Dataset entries
--

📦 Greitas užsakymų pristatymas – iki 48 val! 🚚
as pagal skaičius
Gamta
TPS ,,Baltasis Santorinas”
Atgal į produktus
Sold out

--

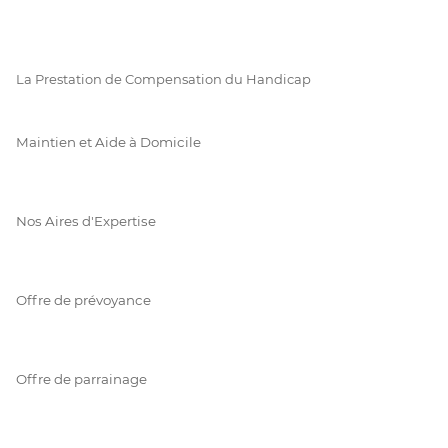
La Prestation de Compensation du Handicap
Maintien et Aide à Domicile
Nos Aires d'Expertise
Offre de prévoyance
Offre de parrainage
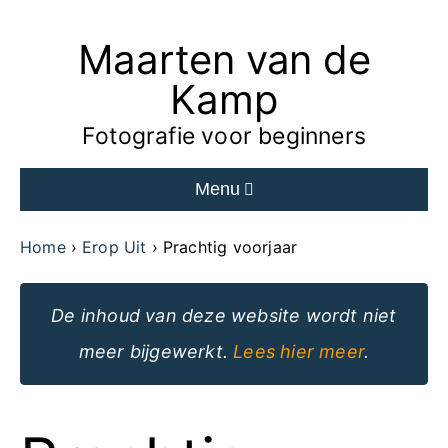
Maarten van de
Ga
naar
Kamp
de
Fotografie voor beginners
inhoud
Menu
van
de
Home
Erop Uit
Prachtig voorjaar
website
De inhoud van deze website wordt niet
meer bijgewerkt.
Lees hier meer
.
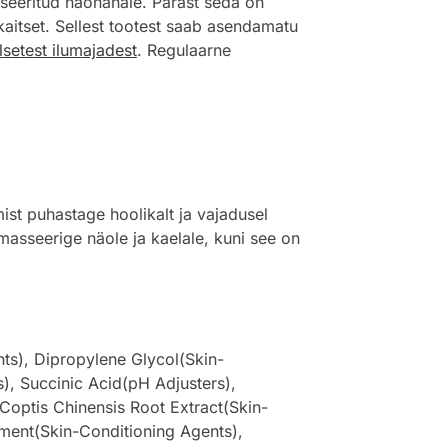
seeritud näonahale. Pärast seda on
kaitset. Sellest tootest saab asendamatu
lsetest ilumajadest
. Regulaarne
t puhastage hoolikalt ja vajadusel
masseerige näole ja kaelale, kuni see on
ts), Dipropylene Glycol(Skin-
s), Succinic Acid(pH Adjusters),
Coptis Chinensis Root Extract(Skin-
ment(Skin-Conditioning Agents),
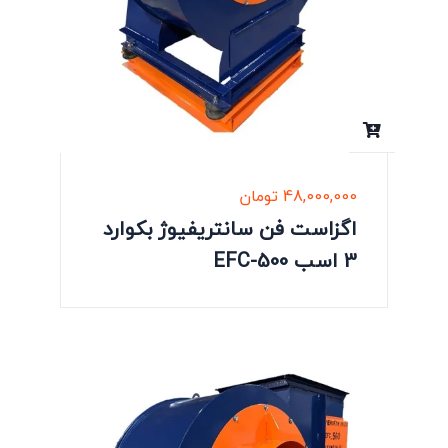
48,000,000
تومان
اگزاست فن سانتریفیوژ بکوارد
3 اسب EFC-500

--

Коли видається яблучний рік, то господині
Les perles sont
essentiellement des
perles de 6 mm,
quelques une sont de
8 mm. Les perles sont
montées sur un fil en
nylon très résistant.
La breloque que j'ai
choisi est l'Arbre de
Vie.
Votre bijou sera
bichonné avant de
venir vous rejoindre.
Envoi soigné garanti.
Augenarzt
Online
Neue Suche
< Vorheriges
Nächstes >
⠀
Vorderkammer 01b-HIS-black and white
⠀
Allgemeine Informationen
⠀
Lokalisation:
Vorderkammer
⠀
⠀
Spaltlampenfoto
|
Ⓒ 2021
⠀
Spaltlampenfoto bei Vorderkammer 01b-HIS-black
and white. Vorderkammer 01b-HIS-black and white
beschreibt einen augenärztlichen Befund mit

--

→ **Instructions for the task**
Go through the data above and return each line containing the string "inhoud".

→ **Output below**
inhoud
De inhoud van deze website wordt niet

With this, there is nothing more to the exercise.